§ **Dataset records**:
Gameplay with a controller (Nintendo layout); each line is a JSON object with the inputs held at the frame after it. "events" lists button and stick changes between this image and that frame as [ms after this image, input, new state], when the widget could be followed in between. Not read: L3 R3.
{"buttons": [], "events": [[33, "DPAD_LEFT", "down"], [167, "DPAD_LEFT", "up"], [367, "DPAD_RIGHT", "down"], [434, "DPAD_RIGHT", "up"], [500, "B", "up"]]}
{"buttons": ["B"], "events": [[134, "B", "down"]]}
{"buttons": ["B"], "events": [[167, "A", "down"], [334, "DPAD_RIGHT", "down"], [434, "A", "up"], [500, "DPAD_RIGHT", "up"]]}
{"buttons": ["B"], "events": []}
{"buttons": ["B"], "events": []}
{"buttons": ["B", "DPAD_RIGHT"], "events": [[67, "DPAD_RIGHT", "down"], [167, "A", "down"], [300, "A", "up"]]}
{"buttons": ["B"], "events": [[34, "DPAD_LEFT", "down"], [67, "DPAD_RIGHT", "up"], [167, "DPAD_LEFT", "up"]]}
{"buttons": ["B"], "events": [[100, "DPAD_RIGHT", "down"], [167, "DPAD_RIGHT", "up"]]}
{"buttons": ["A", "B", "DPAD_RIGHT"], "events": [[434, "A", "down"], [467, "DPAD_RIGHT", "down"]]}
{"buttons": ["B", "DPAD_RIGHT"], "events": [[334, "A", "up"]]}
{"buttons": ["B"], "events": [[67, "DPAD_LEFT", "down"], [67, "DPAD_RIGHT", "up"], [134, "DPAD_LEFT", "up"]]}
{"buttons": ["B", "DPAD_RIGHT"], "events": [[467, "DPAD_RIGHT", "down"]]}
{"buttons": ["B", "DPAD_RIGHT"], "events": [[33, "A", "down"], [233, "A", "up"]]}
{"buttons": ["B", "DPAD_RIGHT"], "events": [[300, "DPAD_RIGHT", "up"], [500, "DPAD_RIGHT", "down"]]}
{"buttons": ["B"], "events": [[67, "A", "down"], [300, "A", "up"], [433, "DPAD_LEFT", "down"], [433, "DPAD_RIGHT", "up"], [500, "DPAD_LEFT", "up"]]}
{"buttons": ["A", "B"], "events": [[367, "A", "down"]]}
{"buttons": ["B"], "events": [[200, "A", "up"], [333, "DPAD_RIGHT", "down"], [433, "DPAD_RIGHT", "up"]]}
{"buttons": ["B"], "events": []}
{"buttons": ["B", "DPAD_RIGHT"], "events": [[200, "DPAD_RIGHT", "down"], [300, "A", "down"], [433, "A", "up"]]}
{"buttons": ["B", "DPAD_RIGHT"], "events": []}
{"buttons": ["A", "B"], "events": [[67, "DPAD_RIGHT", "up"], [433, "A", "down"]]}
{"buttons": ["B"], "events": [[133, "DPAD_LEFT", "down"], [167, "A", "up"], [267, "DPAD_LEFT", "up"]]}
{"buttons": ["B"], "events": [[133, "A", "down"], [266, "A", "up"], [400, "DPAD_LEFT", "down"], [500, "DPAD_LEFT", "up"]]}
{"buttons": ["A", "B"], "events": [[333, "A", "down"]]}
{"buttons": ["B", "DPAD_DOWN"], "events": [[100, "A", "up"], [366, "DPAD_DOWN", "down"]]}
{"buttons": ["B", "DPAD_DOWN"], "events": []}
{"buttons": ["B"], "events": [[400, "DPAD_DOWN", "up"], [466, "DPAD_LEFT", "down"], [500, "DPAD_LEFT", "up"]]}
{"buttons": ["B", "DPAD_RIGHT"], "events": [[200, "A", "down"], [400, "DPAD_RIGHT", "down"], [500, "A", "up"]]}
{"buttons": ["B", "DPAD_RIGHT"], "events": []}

§ **Problem to work on**: Retype the material above in full, keeping every word as it stands.

§ **Answer section**:
Gameplay with a controller (Nintendo layout); each line is a JSON object with the inputs held at the frame after it. "events" lists button and stick changes between this image and that frame as [ms after this image, input, new state], when the widget could be followed in between. Not read: L3 R3.
{"buttons": [], "events": [[33, "DPAD_LEFT", "down"], [167, "DPAD_LEFT", "up"], [367, "DPAD_RIGHT", "down"], [434, "DPAD_RIGHT", "up"], [500, "B", "up"]]}
{"buttons": ["B"], "events": [[134, "B", "down"]]}
{"buttons": ["B"], "events": [[167, "A", "down"], [334, "DPAD_RIGHT", "down"], [434, "A", "up"], [500, "DPAD_RIGHT", "up"]]}
{"buttons": ["B"], "events": []}
{"buttons": ["B"], "events": []}
{"buttons": ["B", "DPAD_RIGHT"], "events": [[67, "DPAD_RIGHT", "down"], [167, "A", "down"], [300, "A", "up"]]}
{"buttons": ["B"], "events": [[34, "DPAD_LEFT", "down"], [67, "DPAD_RIGHT", "up"], [167, "DPAD_LEFT", "up"]]}
{"buttons": ["B"], "events": [[100, "DPAD_RIGHT", "down"], [167, "DPAD_RIGHT", "up"]]}
{"buttons": ["A", "B", "DPAD_RIGHT"], "events": [[434, "A", "down"], [467, "DPAD_RIGHT", "down"]]}
{"buttons": ["B", "DPAD_RIGHT"], "events": [[334, "A", "up"]]}
{"buttons": ["B"], "events": [[67, "DPAD_LEFT", "down"], [67, "DPAD_RIGHT", "up"], [134, "DPAD_LEFT", "up"]]}
{"buttons": ["B", "DPAD_RIGHT"], "events": [[467, "DPAD_RIGHT", "down"]]}
{"buttons": ["B", "DPAD_RIGHT"], "events": [[33, "A", "down"], [233, "A", "up"]]}
{"buttons": ["B", "DPAD_RIGHT"], "events": [[300, "DPAD_RIGHT", "up"], [500, "DPAD_RIGHT", "down"]]}
{"buttons": ["B"], "events": [[67, "A", "down"], [300, "A", "up"], [433, "DPAD_LEFT", "down"], [433, "DPAD_RIGHT", "up"], [500, "DPAD_LEFT", "up"]]}
{"buttons": ["A", "B"], "events": [[367, "A", "down"]]}
{"buttons": ["B"], "events": [[200, "A", "up"], [333, "DPAD_RIGHT", "down"], [433, "DPAD_RIGHT", "up"]]}
{"buttons": ["B"], "events": []}
{"buttons": ["B", "DPAD_RIGHT"], "events": [[200, "DPAD_RIGHT", "down"], [300, "A", "down"], [433, "A", "up"]]}
{"buttons": ["B", "DPAD_RIGHT"], "events": []}
{"buttons": ["A", "B"], "events": [[67, "DPAD_RIGHT", "up"], [433, "A", "down"]]}
{"buttons": ["B"], "events": [[133, "DPAD_LEFT", "down"], [167, "A", "up"], [267, "DPAD_LEFT", "up"]]}
{"buttons": ["B"], "events": [[133, "A", "down"], [266, "A", "up"], [400, "DPAD_LEFT", "down"], [500, "DPAD_LEFT", "up"]]}
{"buttons": ["A", "B"], "events": [[333, "A", "down"]]}
{"buttons": ["B", "DPAD_DOWN"], "events": [[100, "A", "up"], [366, "DPAD_DOWN", "down"]]}
{"buttons": ["B", "DPAD_DOWN"], "events": []}
{"buttons": ["B"], "events": [[400, "DPAD_DOWN", "up"], [466, "DPAD_LEFT", "down"], [500, "DPAD_LEFT", "up"]]}
{"buttons": ["B", "DPAD_RIGHT"], "events": [[200, "A", "down"], [400, "DPAD_RIGHT", "down"], [500, "A", "up"]]}
{"buttons": ["B", "DPAD_RIGHT"], "events": []}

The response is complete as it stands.